Charles Roberts
After years of bravely battling his health, Chuck passed away peacefully surrounded by his family on March 7, 2009. Loving and devoted husband of Alice; devoted father of Sandy (Steve) Schmidt, Chuck and Gina Roberts; grandfather of Drew, Zac, Stef, Kenny, Jonathan, Aly, and Sammy; cherished youngest son of the late Mary Ann and Dewey Roberts; dear brother of Ed (Pat) Roberts, and the late Walter and John Roberts; brother-in-law of John and Betty Kupke; uncle and friend to many.
Proud former Boy Scout leader of Troop 217. Special thanks to DaVita Dialysis staff, “his girls” at Delmar Gardens South and his doctors.
Some of the fondest memories I have of my youth are the Boy Scout Summer Camps that I spent with my friends and scout leaders like Chuck. Chuck was always there providing steady leadership to myself and every other boy in our troop. He tried to instill in us a sense of citizenship, leadership and community service. These same values that Chuck was teaching many years ago guide my life today and are continuing to touch others even after his passing.
Sandy, Sorry to hear about your dad. I know from talking to you that he lead a fun and active life. I know he will be missed by many. I’d like to share something with you and your family:
Don’t think of him as gone away-
his journey’s just begun;
life holds so many facets-
this earth is only one.
Just think of him as resting
from the sorrows and the tears
in a place of warmth and comfort
where there are no days and years.
Think how he must be wishing
that we could know, today,
how nothing but our sadness
can really pass away.
And think of him as living
in the hearts of those he touched…
for nothing loved is ever lost–
and he was loved so much.
God Bless.
The Muehlhauser Family
Alice & Family,
I was so sorry for your great loss. Your family is a very close and special family and I know you will be there for each other.
Love,
Kathy Myers
Sandy, Mrs. Roberts & Family,
I am very sorry to hear about Mr.Roberts passing. My Mom just told me she had seen the information in the paper. My prayers are with you. Take care.
My Dad was a very special man and he will ALWAYS be in our hearts. He bravely battled his health long after most people would have given up. He never complained and he always thought of others first. If only everyone could be just a bit more like him it would be a better world. A brave and special man to anyone who knew him. I will never forget all our special times. I am the adult I am because of my Dad, Charles Roberts. Rest in Peace with no pain. You deserve it.

Supplied material>
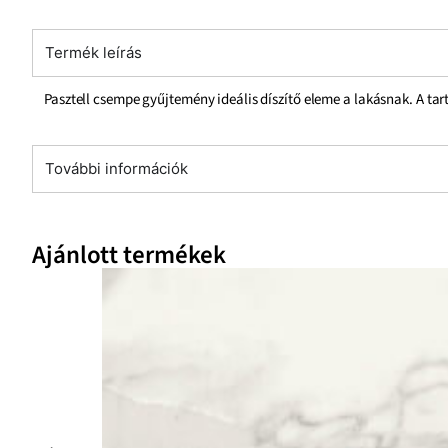
Termék leírás
Pasztell csempe gyűjtemény ideális díszítő eleme a lakásnak. A ta
További információk
Ajánlott termékek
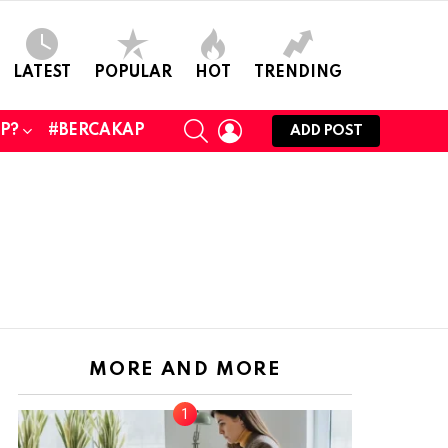
LATEST
POPULAR
HOT
TRENDING
SEARCH
LOGIN
UP?
#BERCAKAP
ADD POST
MORE AND MORE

Problem requirements>
Carry on the memorial page for Charles Roberts from its last sentence. The records come from a separate source and are unrelated to the memorial page for Charles Roberts.

Task response>
To my dearest family, some things I’d like to say…
but first of all, to let you know, that I arrived okay.
I’m writing this from heaven. Here I dwell with God above.
Here, there’s no more tears of sadness; here is just eternal love.
Please do not be unhappy just because I’m out of sight.
Remember that I’m with you every morning, noon and night.
That day I had to leave you when my life on earth was through,
God picked me up and hugged me and He said, “I welcome you.”
It’s good to have you back again; you were missed while you were gone.
As for your dearest family, they’ll be here later on.
I need you here badly; you’re part of my plan.
There’s so much that we have to do, to help our mortal man.
God gave me a list of things, that he wished for me to do.
And foremost on the list, was to watch and care for you.
And when you lie in bed at night, the day’s chores put to flight.
God and I are closest to you….in the middle of the night.
When you think of my life on earth, and all those loving years
because you are only human, they are bound to bring you tears.
But do not be afraid to cry; it does relieve the pain.
Remember there would be no flowers, unless there was some rain.
I wish that I could tell you all that God has planned.
But if I were to tell you, you wouldn’t understand.
But one thing is for certain, though my life on earth is o’er.
I’m closer to you now, than I ever was before.
There are many rocky roads ahead of you and many hills to climb;
but together we can do it by taking one day at a time.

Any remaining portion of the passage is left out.